Everyone can find something to be grateful for this holiday, if you really put your mind to it. Out of the goodness of my heart, let me offer some suggestions to get the ball rolling:
- Be grateful that fluffy little puppies exist
- Be grateful that modern dentistry uses anesthesia
- Be grateful that your hair is still full of bounce (disregard if you are bald)
- Be grateful that shards of glass aren’t a dietary staple
- Be grateful that you do not have to have a boil on your eyeball lanced
- Be grateful that Dina and Michael Lohan are not your parents (disregard if they are)
- Be grateful that your suicide attempt did not leave you alive but essentially a vegetable
See? With a little effort and imagination, you will be able to find something that makes you can appreciate. If all fails, be thankful I took the time out of my busy schedule to write this thoughtful message. I don’t do this for my health, you know.
Although one should be charitable all year, we are of course entering the season of giving. I do confess to missing my American holidays in the autumn. Both Halloween and Thanksgiving perpetuate the pleasures of graciousness and generosity that have made America famous all over the world. Somehow the English holiday of Bonfire Night, where effigies of baddies are burnt in public fires, seems just too barbaric compared to the simple pleasure of opening one’s door to appreciative children all dressed up, thoughtfully raising their hands to request a single sweet on All Hallows Eve.
Thanksgiving is the most American of American holidays. For those unfamiliar with it, its name is derived from the English words “thanks” and “giving.” It’s a time when Americans pause and reflect on all that they have received over the year (excluding, of course, court subpoenas and STDs). Oh, how I used to love to sit at a fine table, covered with the fruits of my hard labour. It was a time to stop and be thankful for my incredible talent which allowed me to provide such sustenance to myself and those lucky enough to spend the holiday with me. The scrumptious meal was always a sight to behold. The fat turkey carcass so packed with chestnut stuffing that it fell in clumps from between its legs; the preternaturally magenta display of congealed cranberries; the sweet potatoes bathing in an almost solidified river of syrup, holding tightly to marshmallow flotation devices; and the lard dumplings so filling that my great grandfather used the very same recipe as mortar to bond the bricks of his bomb shelter. Beautiful food for a beautiful nation. Thanksgiving reminds us to look outside of ourselves and appreciate all the people who have helped us to reap such a harvest.

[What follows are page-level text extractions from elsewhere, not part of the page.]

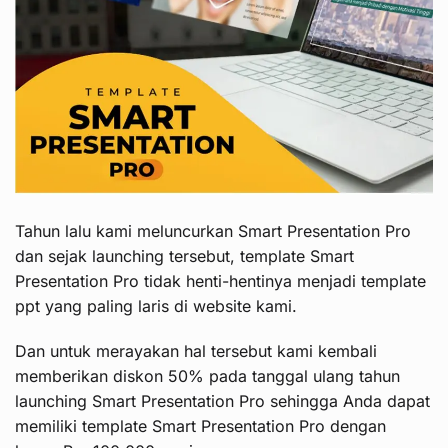
Tahun lalu kami meluncurkan Smart Presentation Pro
dan sejak launching tersebut, template Smart
Presentation Pro tidak henti-hentinya menjadi template
ppt yang paling laris di website kami.
Dan untuk merayakan hal tersebut kami kembali
memberikan diskon 50% pada tanggal ulang tahun
launching Smart Presentation Pro sehingga Anda dapat
memiliki template Smart Presentation Pro dengan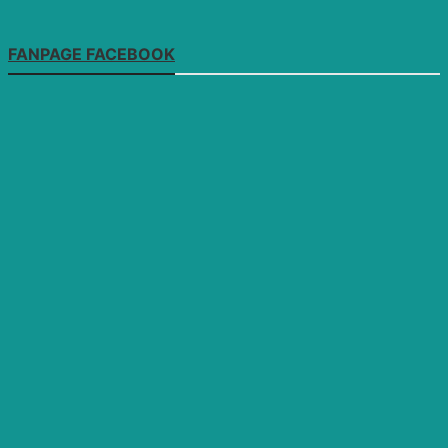
FANPAGE FACEBOOK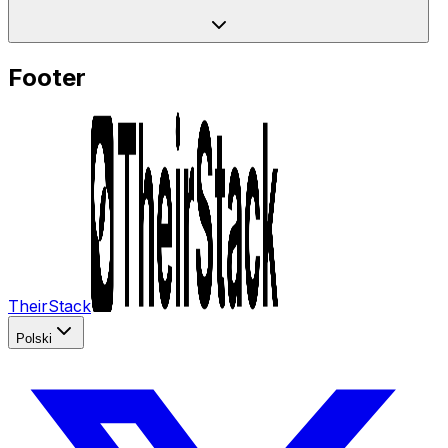
Footer
TheirStack
Polski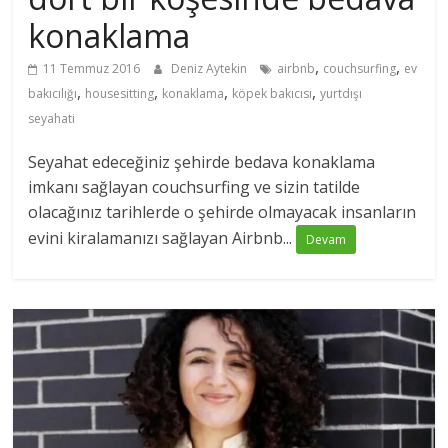
konaklama
,
,
11 Temmuz 2016
Deniz Aytekin
airbnb
couchsurfing
ev
,
,
,
,
bakıcılığı
housesitting
konaklama
köpek bakıcısı
yurtdışı
seyahati
Seyahat edeceğiniz şehirde bedava konaklama
imkanı sağlayan couchsurfing ve sizin tatilde
olacağınız tarihlerde o şehirde olmayacak insanların
evini kiralamanızı sağlayan Airbnb...
Devam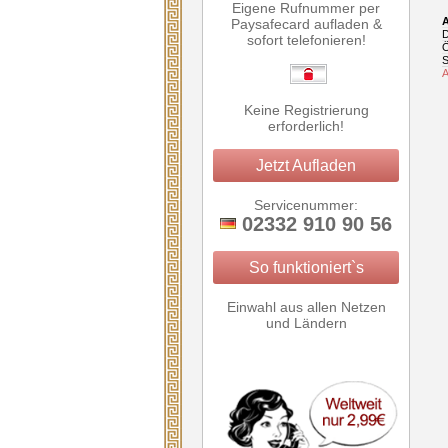
Eigene Rufnummer per
A
Paysafecard aufladen &
D
sofort telefonieren!
Ö
S
A
Keine Registrierung
erforderlich!
Jetzt Aufladen
Servicenummer:
02332 910 90 56
So funktioniert`s
Einwahl aus allen Netzen
und Ländern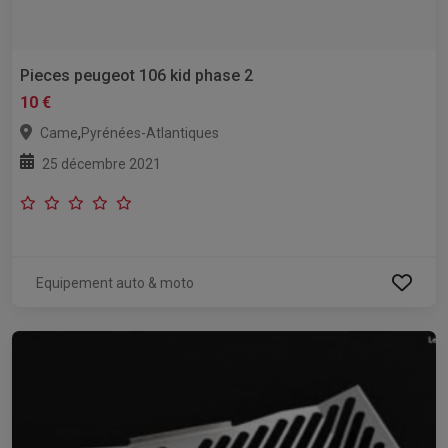
Pieces peugeot 106 kid phase 2
10 €
,
Came
Pyrénées-Atlantiques
25 décembre 2021
Equipement auto & moto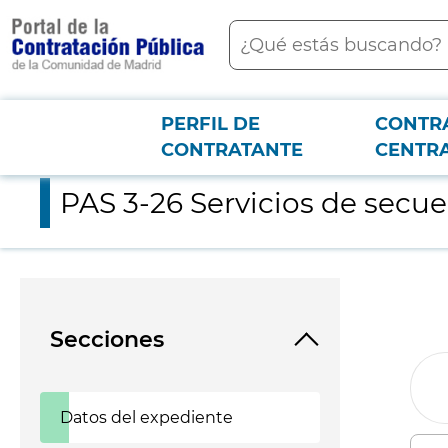
contenido
Buscar
principal
PERFIL DE
CONTR
Menú PCON
2026-3-12
PAS 3-26 Servicios de secuenciación genética
CONTRATANTE
CENTR
PAS 3-26 Servicios de secu
Secciones
Datos del expediente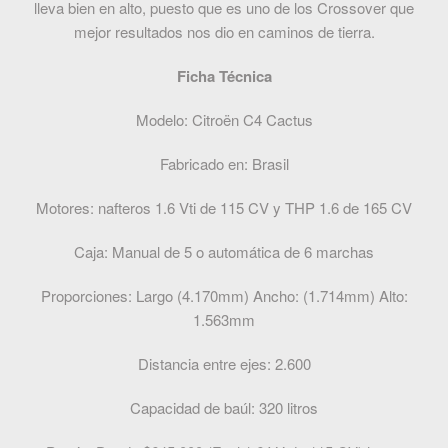
lleva bien en alto, puesto que es uno de los Crossover que
mejor resultados nos dio en caminos de tierra.
Ficha Técnica
Modelo: Citroën C4 Cactus
Fabricado en: Brasil
Motores: nafteros 1.6 Vti de 115 CV y THP 1.6 de 165 CV
Caja: Manual de 5 o automática de 6 marchas
Proporciones: Largo (4.170mm) Ancho: (1.714mm) Alto:
1.563mm
Distancia entre ejes: 2.600
Capacidad de baúl: 320 litros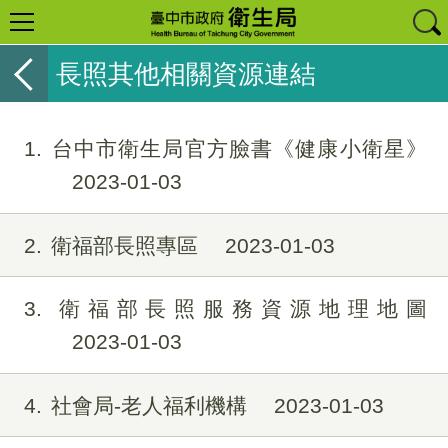
長照其他相關資源連結
1
台中市衛生局官方臉書《健康小衛星》
2023-01-03
2
衛福部長照專區
2023-01-03
3
衛福部長照服務資源地理地圖
2023-01-03
4
社會局-老人福利機構
2023-01-03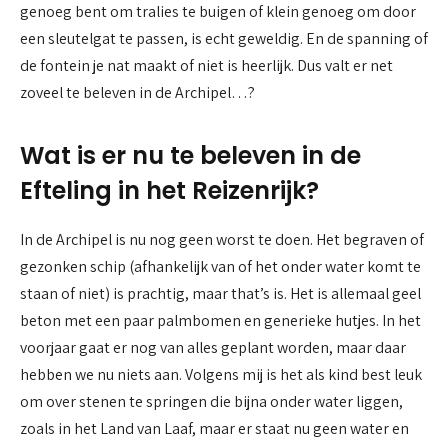
genoeg bent om tralies te buigen of klein genoeg om door
een sleutelgat te passen, is echt geweldig. En de spanning of
de fontein je nat maakt of niet is heerlijk. Dus valt er net
zoveel te beleven in de Archipel…?
Wat is er nu te beleven in de
Efteling in het Reizenrijk?
In de Archipel is nu nog geen worst te doen. Het begraven of
gezonken schip (afhankelijk van of het onder water komt te
staan of niet) is prachtig, maar that’s is. Het is allemaal geel
beton met een paar palmbomen en generieke hutjes. In het
voorjaar gaat er nog van alles geplant worden, maar daar
hebben we nu niets aan. Volgens mij is het als kind best leuk
om over stenen te springen die bijna onder water liggen,
zoals in het Land van Laaf, maar er staat nu geen water en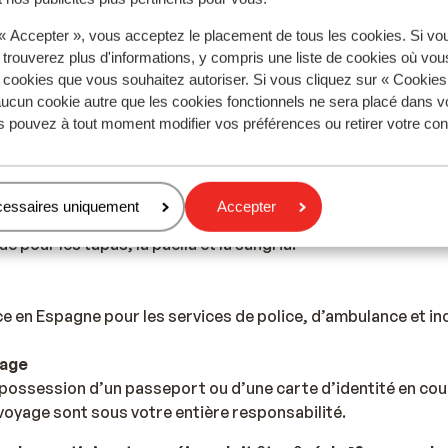
 « Accepter », vous acceptez le placement de tous les cookies. Si vo
 trouverez plus d'informations, y compris une liste de cookies où vo
Espagne de donner 5% à 10% de pourboires.
s cookies que vous souhaitez autoriser. Si vous cliquez sur « Cookie
ucun cookie autre que les cookies fonctionnels ne sera placé dans v
s pouvez à tout moment modifier vos préférences ou retirer votre c
ité des pays en Europe, la tension varie entre 220 et 240 V
ptateur n'est pas nécessaire.
cessaires uniquement
Accepter
 pour les tapas, la paella et la sangria.
 en Espagne pour les services de police, d’ambulance et ince
yage
possession d’un passeport ou d’une carte d’identité en cour
oyage sont sous votre entière responsabilité.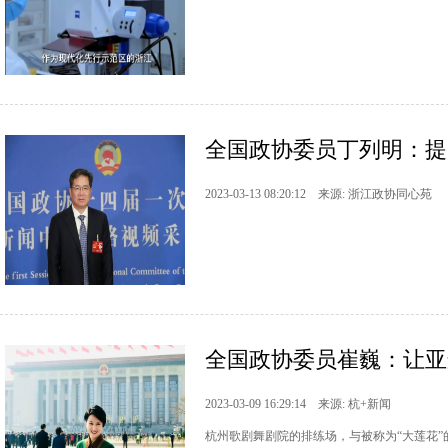
全国政协委员丁列明：提
2023-03-13 08:20:12 来源: 浙江政协同心苑
全国政协委员崔巍：让亚
2023-03-09 16:29:14 来源: 杭+新闻
杭州歌剧舞剧院的排练场，与被称为“大莲花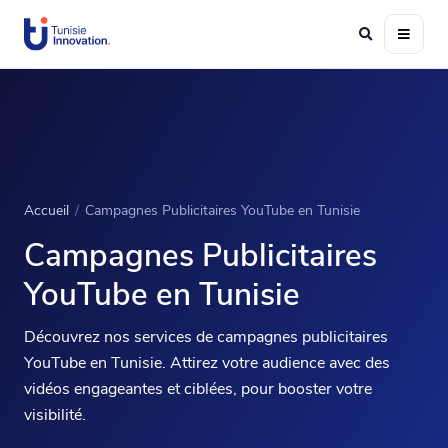
Accueil
/
Campagnes Publicitaires YouTube en Tunisie
Campagnes Publicitaires
YouTube en Tunisie
Découvrez nos services de campagnes publicitaires
YouTube en Tunisie. Attirez votre audience avec des
vidéos engageantes et ciblées, pour booster votre
visibilité.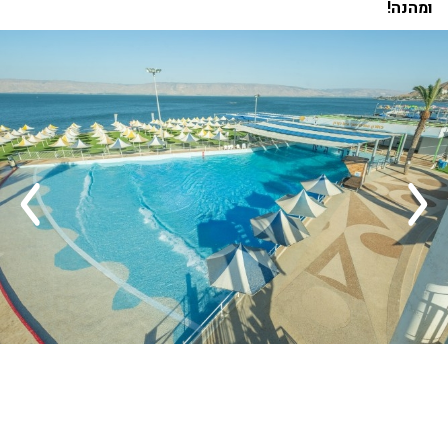
ומהנה!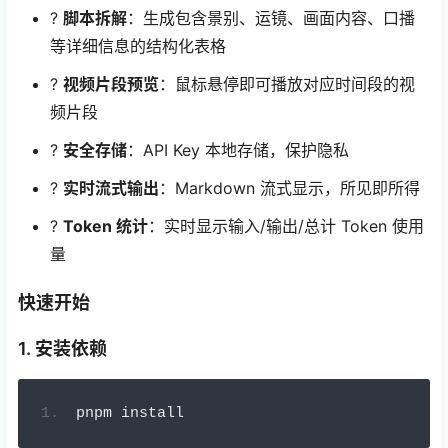
?
脚本拆解
：生成包含景别、运镜、画面内容、口播
等详细信息的结构化表格
?
视频片段预览
：鼠标悬停即可播放对应时间段的视
频片段
?
安全存储
：API Key 本地存储，保护隐私
?
实时流式输出
：Markdown 流式显示，所见即所得
?
Token 统计
：实时显示输入/输出/总计 Token 使用
量
快速开始
1. 安装依赖
pnpm install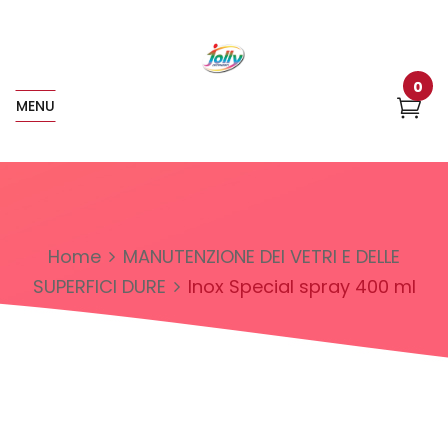
0
MENU
Home
MANUTENZIONE DEI VETRI E DELLE
SUPERFICI DURE
Inox Special spray 400 ml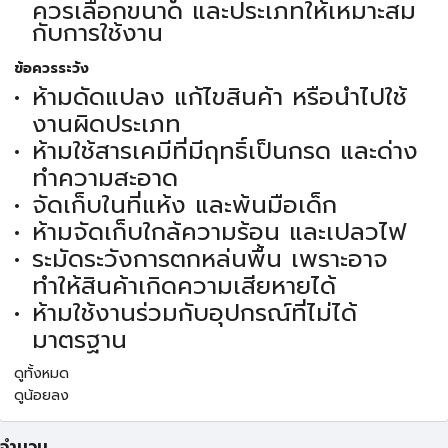
ควรเลือกขนาด และประเภทให้เหมาะสม
กับการใช้งาน
ข้อควรระวัง
ห้ามดัดแปลง แก้ไขสินค้า หรือนำไปใช้
งานผิดประเภท
ห้ามใช้สารเคมีที่มีฤทธิ์เป็นกรด และด่าง
ทำความสะอาด
จัดเก็บในที่แห้ง และพ้นมือเด็ก
ห้ามจัดเก็บใกล้ความร้อน และเปลวไฟ
ระมัดระวังการตกหล่นพื้น เพราะอาจ
ทำให้สินค้าเกิดความเสียหายได้
ห้ามใช้งานร่วมกับอุปกรณ์ที่ไม่ได้
มาตรฐาน
ดูทั้งหมด
ดูน้อยลง
จำนวน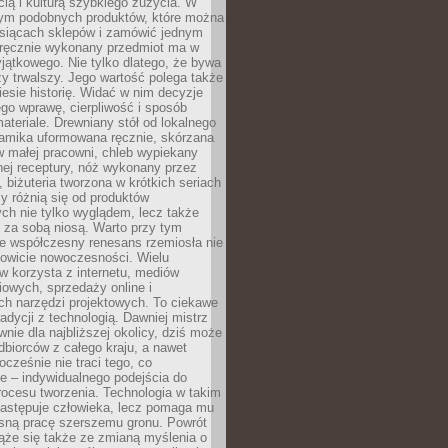
ą i kulturą szybkiego zużycia. W
nym podobnych produktów, które można
ysiącach sklepów i zamówić jednym
, ręcznie wykonany przedmiot ma w
jątkowego. Nie tylko dlatego, że bywa
zy trwalszy. Jego wartość polega także
iesie historię. Widać w nim decyzje
ego wprawę, cierpliwość i sposób
ateriale. Drewniany stół od lokalnego
ramika uformowana ręcznie, skórzana
w małej pracowni, chleb wypiekany
ej receptury, nóż wykonany przez
, biżuteria tworzona w krótkich seriach
zy różnią się od produktów
ch nie tylko wyglądem, lecz także
 za sobą niosą. Warto przy tym
e współczesny renesans rzemiosła nie
kowicie nowoczesności. Wielu
w korzysta z internetu, mediów
owych, sprzedaży online i
h narzędzi projektowych. To ciekawe
radycji z technologią. Dawniej mistrz
wnie dla najbliższej okolicy, dziś może
dbiorców z całego kraju, a nawet
ocześnie nie traci tego, co
e – indywidualnego podejścia do
procesu tworzenia. Technologia w takim
zastępuje człowieka, lecz pomaga mu
sną pracę szerszemu gronu. Powrót
ąże się także ze zmianą myślenia o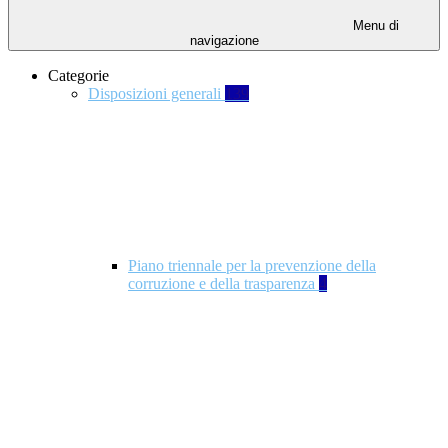
Menu di
navigazione
Categorie
Disposizioni generali
139
Piano triennale per la prevenzione della
corruzione e della trasparenza
4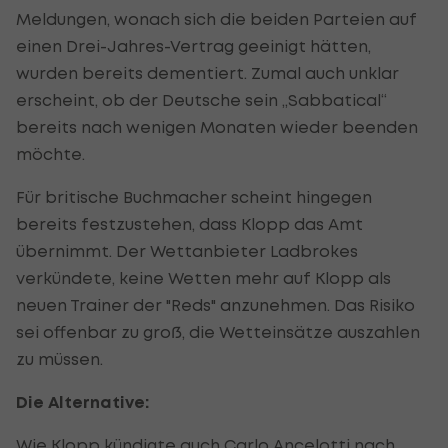
Meldungen, wonach sich die beiden Parteien auf
einen Drei-Jahres-Vertrag geeinigt hätten,
wurden bereits dementiert. Zumal auch unklar
erscheint, ob der Deutsche sein „Sabbatical“
bereits nach wenigen Monaten wieder beenden
möchte.
Für britische Buchmacher scheint hingegen
bereits festzustehen, dass Klopp das Amt
übernimmt. Der Wettanbieter Ladbrokes
verkündete, keine Wetten mehr auf Klopp als
neuen Trainer der "Reds" anzunehmen. Das Risiko
sei offenbar zu groß, die Wetteinsätze auszahlen
zu müssen.
Die Alternative:
Wie Klopp kündigte auch Carlo Ancelotti nach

However, those people are not acknowledged just on one Thursday of November because Thanksgiving is also the official opening of the Christmas season, when we give them gifts to show our thanks. Of course, I don’t mean that we literally buy presents for those who have grown and harvested our food; those people make plenty of money off me already with the ridiculous price of fresh pineapple and mangoes. Instead we symbolize our appreciation of those people through gifts to friends and family, people we actually care about.
As we are on the cusp of Thanksgiving, I know my American compatriots are busily stocking their cupboards and refrigerators with food that they will undoubtedly end up throwing in the bin by next Monday. I imagine the shopping lists and the car boots filled to the rim. I miss such rituals! As a way to ease my homesickness, Christopher has promised to dine with me tomorrow, having arranged a turkey supper to be delivered from the Rose and Crown. He has also been working all weekend to construct a cornucopia in my drinks cabinets to symbolize the abundance of my earthly rewards. I can say without hesitation that I am very thankful for Christopher, and I only hope that the generous pay packet I give him each week goes some way in showing my gratitude. It’s never quite the same, though, having a Thanksgiving dinner just for two; I only wish more of my neighbours could join me in the feast. However, they are mostly dicks and therefore I do not invite them.
But I hope all my readers, whether American or not, will follow my model of wishing the world a wonderful holiday season. Please be charitable to those less fortunate and give thanks to those you appreciate!
NOTE: To donate to the “I’m So Thankful for Miss Agatha Whitt-Wellington that I’d Like to Help Her Retile Her Roof” Fund, please contact Christopher directly with your credit card details.